Automate failover failed.

openark / orchestrator

MySQL replication topology management and HA

Apache License 2.0

5.61k stars 927 forks source link

Automate failover failed. #840

Closed bluven closed 5 years ago

bluven commented 5 years ago

Sorry for this simple question, but I couldn't figure it out. I have read similiar issues.

I have a 3 nodes mysql cluster and I just want a failover. You known, after master is down, one of slaves is promoted to master and another slave take data from new master.

Here is my enviroment:https://github.com/bluven/mysql-replica

I put all the information which you asked in other similiar issues there, /tmp/recovery.log didn't have related information, so I skip it.

BTW. In fact, I wanted to open a issue about another kind failover problem, but it didn't happened because I changed orchestrator configuration. Should I open a new issue or just put it in the same issue.

shlomi-noach commented 5 years ago

Hey, sorry to keep you waiting. I'm overloaded right now, and was hoping maybe someone from the community could chime in.

bluven commented 5 years ago

It's OK. I'm trying to reading the source code to figure it out, I can see it's really a hard job.

cclose commented 5 years ago

It looks to me like Orchestrator is unable to connect to the cluster master.

The log just seems to show orchestrator not able to read the master to me. Try looking through Audit -> Recovery and make sure previous recoveries are acknowledged.

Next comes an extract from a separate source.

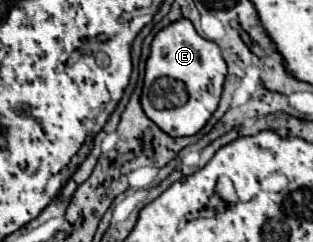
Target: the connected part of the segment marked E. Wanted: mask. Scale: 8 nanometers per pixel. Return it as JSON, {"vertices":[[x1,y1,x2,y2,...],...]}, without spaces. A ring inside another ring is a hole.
{"vertices":[[185,18,177,20,167,28,163,28,151,44,143,96,141,96,143,110,169,136,175,138,193,136,209,122,209,118,217,110,225,76,227,76,227,64,221,56,219,46,211,40,201,38,189,20],[161,80,163,80,163,90,161,90],[177,84,183,84,185,92,181,92,181,86],[167,88,171,94,165,92]]}

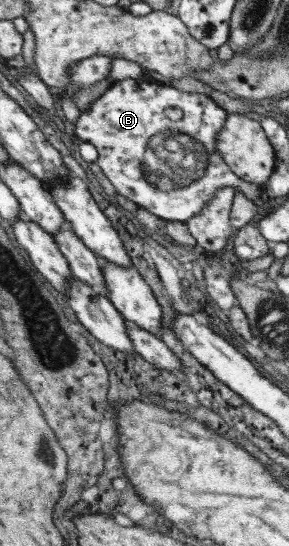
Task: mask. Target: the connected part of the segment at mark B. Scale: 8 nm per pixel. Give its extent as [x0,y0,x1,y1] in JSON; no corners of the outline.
[74,75,269,223]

Unacknowledged recoveries can block an automated recovery if it's within' the configured time window.

Can you rebuild the environment such that the cluster is healthy then trigger a failover again? If you can, try this:

rotate the orchestrator log
rebuild the cluster
let it sit for a few minutes, being healthy
trigger the failover
let it be unhealthy for a bit

Then copy and upload the log file generated during these steps. That will help show what happened and possibly why. Right now the log file just indicates orchestrator is unable to connect. Possibly because mysql isn't running.

cclose commented 5 years ago

Ah, looking closer, I notice the following issues:

Your master (24801) is downtimed. Downtiming prevents automated recovery. See the docs . In the GUI, this is the crossed out megaphone and can be viewed/removed by clicking on the gear for the server to bring up the details and then clicking the "End Downtime" button at the top
Your master is not writable and replica 24803 is writable (i'm not sure this is a problem, but it's not how a real cluster would be)
Your replica's have GTID enabled, but are not using it. Check how you are invoking CHANGE MASTER TO, you need to be using MASTER_AUTO_POSITION = 1 and not file and pos arguments
You do not have any designated candidates ala orchestrator-client -c register-candidate -i $(hostname) --promotion-rule prefer. I'm unsure if this is a required atm, but it's not a bad idea to set up a cron to run that on master-candidate replicas

bluven commented 5 years ago

@cclose Sorry for replying so late and Thank your reply. I had found that it's being skipped due to downtime master. After removing downtime record manually, recovery is executed. But there is another problem, I'll open another issue to describe it. I think this issue is ok to close.

jkthedba commented 4 years ago

@bluven iam facing similar issue in orchestrator. I shutdown my primary node..and orchestrator is not able to switch to one of my slave.

jkthedba commented 4 years ago

shlomi-noach commented 4 years ago

@khattarjitender05 best to open a new issue, I don't think your case is the same. Regardless:

did you opt-in (enable) failovers for this cluster in the orchestrator configuration?
Can you run the service with --debug and provide the logs around the failure detection time?